I’m sure it still seems easier on us from your vantage point. And the truth is, it is easier. Not because the pressures have been reduced, but because we’ve learned to deal with them. We’ve learned how to be decisive and how to deal with the bad choices we’ve made. We’ve learned what’s really valuable to us and how to prioritize our lives to focus on those things. We’ve learned to accept ourselves as less than perfect, but still pretty darn good. And when there’s uncertainty in life, we’ve learned to accept it and rely on our previous successes as evidence that we’ll probably pull the current problems out as well.
There wasn’t some magical age or point of transition when we suddenly became this way. It was a long process of learning that we’re still experiencing. We didn’t hit a magic point in which we became this capable. We grew little by little, success by success – and we’re still growing today.
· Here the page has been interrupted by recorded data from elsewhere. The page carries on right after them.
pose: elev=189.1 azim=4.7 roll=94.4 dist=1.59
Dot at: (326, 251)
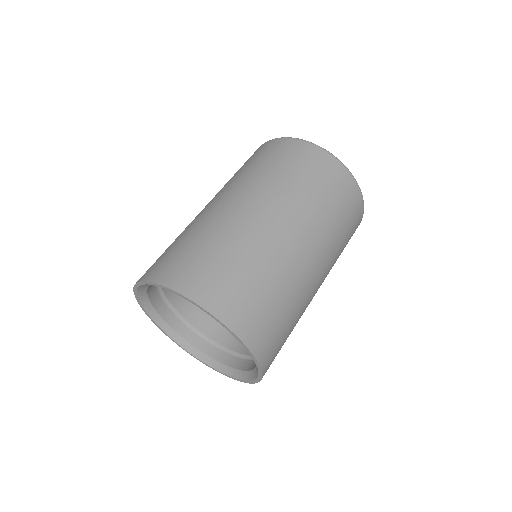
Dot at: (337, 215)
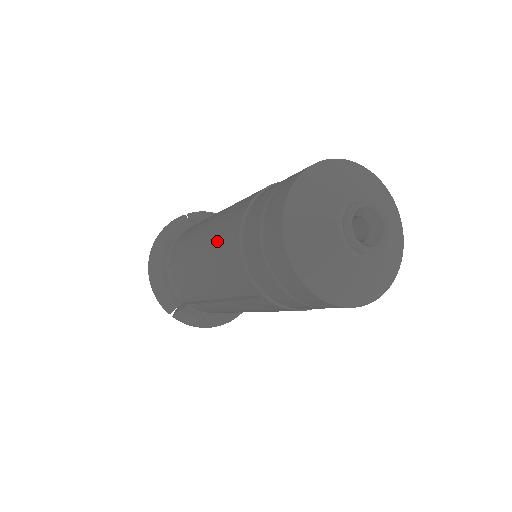
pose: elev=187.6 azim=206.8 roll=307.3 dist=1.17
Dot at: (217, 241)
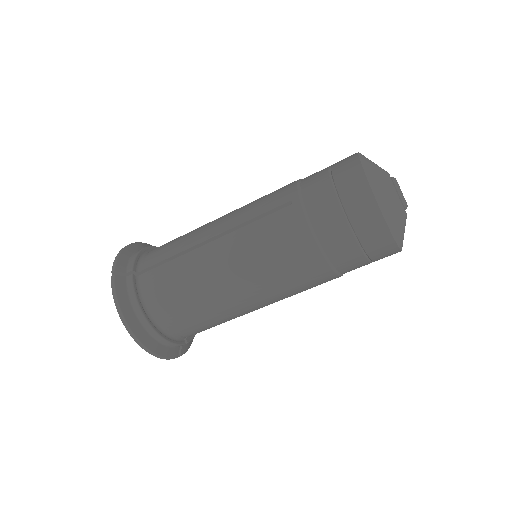
Dot at: occluded
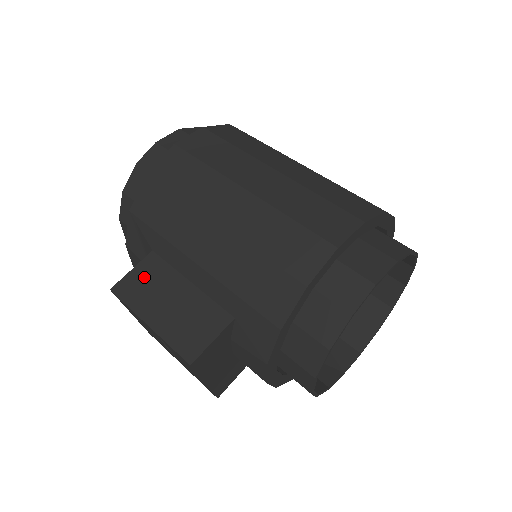
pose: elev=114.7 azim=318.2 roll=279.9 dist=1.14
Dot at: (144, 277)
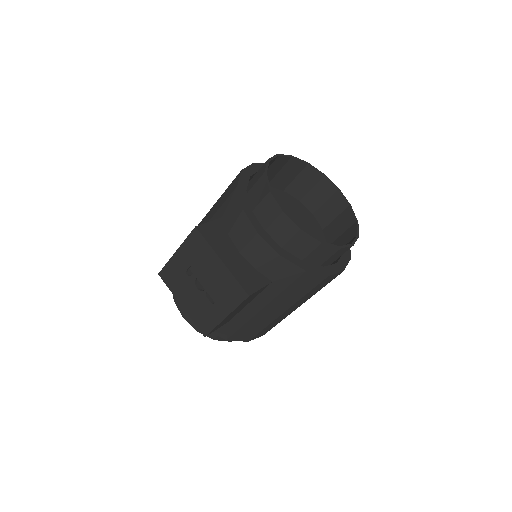
Dot at: occluded
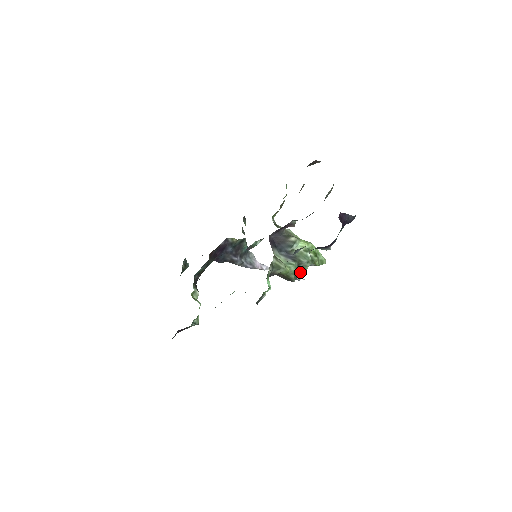
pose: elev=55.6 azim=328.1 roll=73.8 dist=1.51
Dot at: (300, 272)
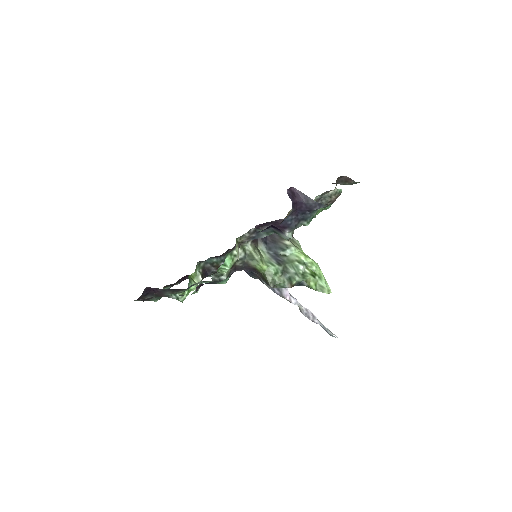
Dot at: (283, 281)
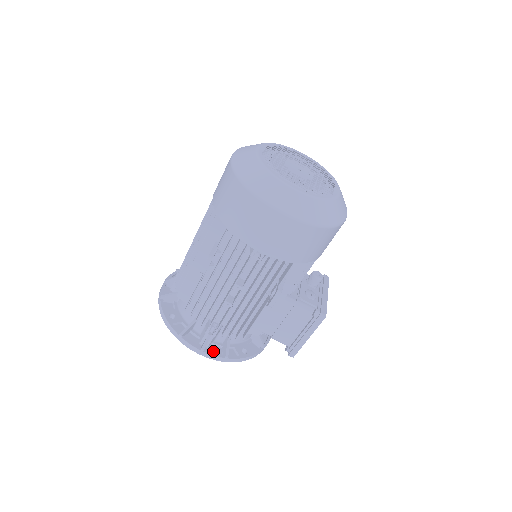
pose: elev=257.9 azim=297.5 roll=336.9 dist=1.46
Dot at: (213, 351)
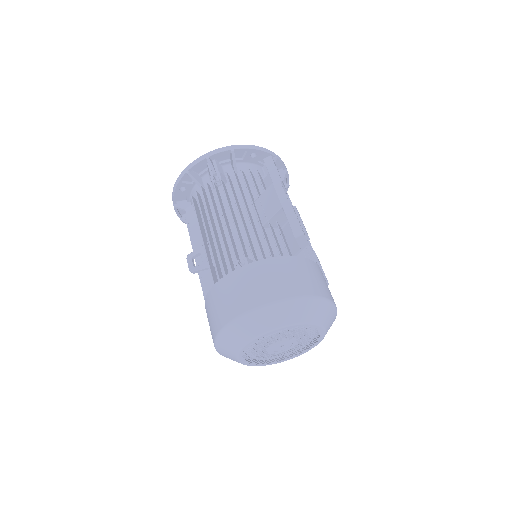
Dot at: occluded
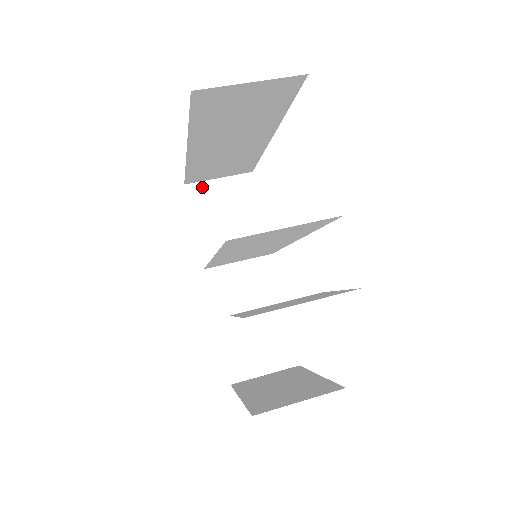
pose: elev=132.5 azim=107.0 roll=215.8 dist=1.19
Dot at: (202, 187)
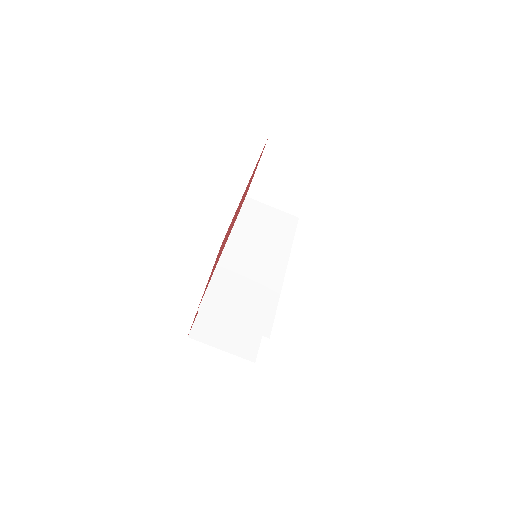
Dot at: (281, 146)
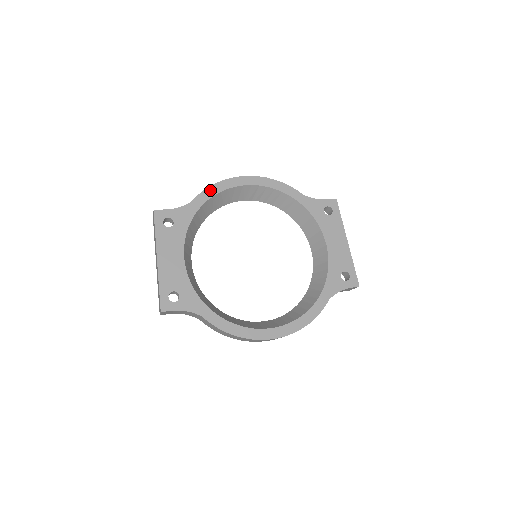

The fact is, the “magic age” when you get things together is the time you choose to. When you understand your own potential, your goals in life, your skills and capabilities, you learn to deal with the pressures. You understand that you’ve beaten difficulties like these before, and likely will beat these. You learn that a little bit of the unknown is OK when you have the bigger picture of where you’re going. And the sooner you understand that you are the one responsible for what happens to you and where you go in life, the sooner you get a grip on the fact that you’re capable of living up to the challenges that accompany this journey. You accept that you’re the master of your own destiny and learn to move accordingly.
When’s the magic age? Whenever you choose.